Exercise description –
According to the abstract on fukutin-deficient mice below, which disease do the chimeric mice serve as a model of?
### Page extract ###
Dystroglycan is a central component of the
dystrophin-
glycoprotein complex that links the extracellular matrix with cytoskeleton. Recently, mutations of the genes encoding putative
glycosyltransferases were identified in several forms of congenital
muscular dystrophies accompanied by brain anomalies and
eye abnormalities, and aberrant glycosylation of
alpha-dystroglycan has been implicated in their pathogeneses. These diseases are now collectively called alpha-dystroglycanopathy. In this study, we demonstrate that peripheral nerve myelination is defective in the fukutin-deficient chimeric mice, a mouse model of
Fukuyama-type congenital muscular dystrophy, which is the most common alpha-dystroglycanopathy in Japan. In the peripheral nerve of these mice, the density of myelinated nerve fibers was significantly decreased and clusters of abnormally large non-myelinated axons were ensheathed by a single Schwann cell, indicating a defect of the radial sorting mechanism. The
sugar chain moiety and
laminin-binding activity of
alpha-dystroglycan were severely reduced, while the expression of beta1-integrin was not altered in the peripheral nerve of the chimeric mice. We also show that the clustering of
acetylcholine receptor is defective and neuromuscular junctions are fragmented in appearance in these mice. Expression of
agrin and
laminin as well as the binding activity of
alpha-dystroglycan to these
ligands was severely reduced at the neuromuscular junction. These results demonstrate that fukutin plays crucial roles in the myelination of peripheral nerve and formation of neuromuscular junction. They also suggest that defective glycosylation of
alpha-dystroglycan may play a role in the impairment of these processes in the deficiency of fukutin.
### Data ###
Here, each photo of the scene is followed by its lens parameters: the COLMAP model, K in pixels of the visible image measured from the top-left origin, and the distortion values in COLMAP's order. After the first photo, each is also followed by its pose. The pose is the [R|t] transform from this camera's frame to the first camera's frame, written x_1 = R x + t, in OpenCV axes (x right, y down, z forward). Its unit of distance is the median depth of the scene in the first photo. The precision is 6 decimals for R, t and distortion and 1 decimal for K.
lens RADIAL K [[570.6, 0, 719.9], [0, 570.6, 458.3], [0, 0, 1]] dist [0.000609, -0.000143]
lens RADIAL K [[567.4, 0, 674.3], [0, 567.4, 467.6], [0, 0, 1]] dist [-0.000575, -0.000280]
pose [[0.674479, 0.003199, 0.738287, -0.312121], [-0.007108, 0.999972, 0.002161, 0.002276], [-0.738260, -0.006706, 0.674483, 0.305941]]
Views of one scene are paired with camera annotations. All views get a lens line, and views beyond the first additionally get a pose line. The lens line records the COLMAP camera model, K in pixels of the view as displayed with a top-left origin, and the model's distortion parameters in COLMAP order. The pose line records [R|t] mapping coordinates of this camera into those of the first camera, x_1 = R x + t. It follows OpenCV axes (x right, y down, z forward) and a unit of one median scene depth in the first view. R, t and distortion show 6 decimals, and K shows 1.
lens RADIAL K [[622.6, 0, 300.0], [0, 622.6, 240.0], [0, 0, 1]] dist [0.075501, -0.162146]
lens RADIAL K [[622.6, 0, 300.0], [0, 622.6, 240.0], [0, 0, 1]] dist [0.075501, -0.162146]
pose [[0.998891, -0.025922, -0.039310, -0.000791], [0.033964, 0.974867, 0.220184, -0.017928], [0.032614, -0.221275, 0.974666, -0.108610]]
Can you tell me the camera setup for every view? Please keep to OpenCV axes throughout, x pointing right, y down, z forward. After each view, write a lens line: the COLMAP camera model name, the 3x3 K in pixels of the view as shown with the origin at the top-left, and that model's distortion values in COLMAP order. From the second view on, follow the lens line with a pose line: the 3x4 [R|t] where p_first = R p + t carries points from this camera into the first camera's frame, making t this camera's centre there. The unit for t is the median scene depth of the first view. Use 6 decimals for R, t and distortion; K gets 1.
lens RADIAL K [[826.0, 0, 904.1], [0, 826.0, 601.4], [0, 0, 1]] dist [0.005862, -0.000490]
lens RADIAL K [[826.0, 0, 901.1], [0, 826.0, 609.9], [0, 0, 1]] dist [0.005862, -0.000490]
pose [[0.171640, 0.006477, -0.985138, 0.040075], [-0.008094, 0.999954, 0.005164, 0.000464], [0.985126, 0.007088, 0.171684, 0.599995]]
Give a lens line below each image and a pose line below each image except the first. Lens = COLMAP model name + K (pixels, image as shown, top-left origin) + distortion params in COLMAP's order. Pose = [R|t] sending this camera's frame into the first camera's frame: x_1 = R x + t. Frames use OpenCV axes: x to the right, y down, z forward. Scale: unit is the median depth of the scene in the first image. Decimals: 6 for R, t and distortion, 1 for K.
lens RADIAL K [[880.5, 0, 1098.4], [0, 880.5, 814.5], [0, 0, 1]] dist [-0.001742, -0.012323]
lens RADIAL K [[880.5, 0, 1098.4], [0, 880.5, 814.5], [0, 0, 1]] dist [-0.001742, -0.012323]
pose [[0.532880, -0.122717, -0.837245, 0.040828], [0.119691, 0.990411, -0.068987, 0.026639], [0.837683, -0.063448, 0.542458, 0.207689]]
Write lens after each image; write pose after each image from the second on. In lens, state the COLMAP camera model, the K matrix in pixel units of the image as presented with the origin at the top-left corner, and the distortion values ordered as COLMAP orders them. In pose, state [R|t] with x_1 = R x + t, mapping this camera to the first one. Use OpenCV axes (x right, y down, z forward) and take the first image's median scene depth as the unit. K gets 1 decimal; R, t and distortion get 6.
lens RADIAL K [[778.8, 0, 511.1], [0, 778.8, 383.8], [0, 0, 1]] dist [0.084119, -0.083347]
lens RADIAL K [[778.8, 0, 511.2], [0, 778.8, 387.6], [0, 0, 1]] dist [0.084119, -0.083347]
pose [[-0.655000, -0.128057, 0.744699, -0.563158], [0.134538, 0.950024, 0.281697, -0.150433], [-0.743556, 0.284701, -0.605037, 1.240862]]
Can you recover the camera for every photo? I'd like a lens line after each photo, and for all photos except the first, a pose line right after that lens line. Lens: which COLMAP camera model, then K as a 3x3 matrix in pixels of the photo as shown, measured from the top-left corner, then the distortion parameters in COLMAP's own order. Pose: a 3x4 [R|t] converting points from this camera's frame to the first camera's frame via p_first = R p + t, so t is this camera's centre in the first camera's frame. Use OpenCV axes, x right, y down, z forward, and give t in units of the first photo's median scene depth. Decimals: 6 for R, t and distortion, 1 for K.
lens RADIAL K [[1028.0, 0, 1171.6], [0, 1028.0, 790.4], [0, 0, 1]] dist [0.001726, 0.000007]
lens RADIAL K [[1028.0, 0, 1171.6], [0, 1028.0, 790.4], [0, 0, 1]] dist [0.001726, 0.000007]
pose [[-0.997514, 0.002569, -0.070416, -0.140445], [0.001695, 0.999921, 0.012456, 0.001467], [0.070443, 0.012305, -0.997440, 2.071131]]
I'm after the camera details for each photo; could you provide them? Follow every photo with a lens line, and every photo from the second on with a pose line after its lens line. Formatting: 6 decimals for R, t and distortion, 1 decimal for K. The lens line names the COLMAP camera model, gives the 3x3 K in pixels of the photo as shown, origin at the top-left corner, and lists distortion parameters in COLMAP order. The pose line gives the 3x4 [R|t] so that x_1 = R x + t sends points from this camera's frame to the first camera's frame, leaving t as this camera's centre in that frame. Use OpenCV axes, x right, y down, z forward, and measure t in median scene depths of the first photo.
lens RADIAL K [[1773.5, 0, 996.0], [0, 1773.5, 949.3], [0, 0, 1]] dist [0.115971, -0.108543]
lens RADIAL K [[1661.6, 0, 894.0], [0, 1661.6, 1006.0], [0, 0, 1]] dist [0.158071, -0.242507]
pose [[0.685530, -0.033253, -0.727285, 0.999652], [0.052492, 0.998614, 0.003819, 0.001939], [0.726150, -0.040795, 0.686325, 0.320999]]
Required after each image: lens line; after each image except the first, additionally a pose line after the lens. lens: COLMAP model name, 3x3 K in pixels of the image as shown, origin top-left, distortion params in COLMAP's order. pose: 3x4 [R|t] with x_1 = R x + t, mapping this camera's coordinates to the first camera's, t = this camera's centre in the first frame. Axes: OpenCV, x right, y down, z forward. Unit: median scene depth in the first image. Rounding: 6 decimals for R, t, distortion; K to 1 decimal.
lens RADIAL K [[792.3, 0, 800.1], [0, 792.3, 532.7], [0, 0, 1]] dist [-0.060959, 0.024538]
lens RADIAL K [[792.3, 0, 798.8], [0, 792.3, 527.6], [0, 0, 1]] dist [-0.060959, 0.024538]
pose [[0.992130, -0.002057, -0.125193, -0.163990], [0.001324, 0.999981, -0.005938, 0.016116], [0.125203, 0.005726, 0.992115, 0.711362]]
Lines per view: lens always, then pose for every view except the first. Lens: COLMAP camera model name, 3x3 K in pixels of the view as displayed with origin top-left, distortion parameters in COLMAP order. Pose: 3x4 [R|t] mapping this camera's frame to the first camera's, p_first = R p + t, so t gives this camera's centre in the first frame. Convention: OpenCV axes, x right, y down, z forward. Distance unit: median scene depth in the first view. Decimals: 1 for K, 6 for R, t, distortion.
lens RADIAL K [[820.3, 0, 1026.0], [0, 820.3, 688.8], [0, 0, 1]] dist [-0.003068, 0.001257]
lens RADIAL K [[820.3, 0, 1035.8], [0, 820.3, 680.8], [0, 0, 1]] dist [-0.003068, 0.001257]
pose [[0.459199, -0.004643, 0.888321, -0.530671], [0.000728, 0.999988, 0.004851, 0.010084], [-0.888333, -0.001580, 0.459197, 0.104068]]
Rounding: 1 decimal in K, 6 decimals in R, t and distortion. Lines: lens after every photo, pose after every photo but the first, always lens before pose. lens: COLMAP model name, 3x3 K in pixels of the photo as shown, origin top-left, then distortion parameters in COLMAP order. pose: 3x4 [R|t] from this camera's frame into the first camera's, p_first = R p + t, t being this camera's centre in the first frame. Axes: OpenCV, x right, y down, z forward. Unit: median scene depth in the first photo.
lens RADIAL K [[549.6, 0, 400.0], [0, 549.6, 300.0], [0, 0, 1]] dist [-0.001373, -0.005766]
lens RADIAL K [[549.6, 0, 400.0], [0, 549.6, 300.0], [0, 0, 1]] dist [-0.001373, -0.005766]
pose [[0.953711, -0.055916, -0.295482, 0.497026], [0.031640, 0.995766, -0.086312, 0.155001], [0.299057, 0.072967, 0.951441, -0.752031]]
###
Worked solution –
Fukuyama-type congenital muscular dystrophy.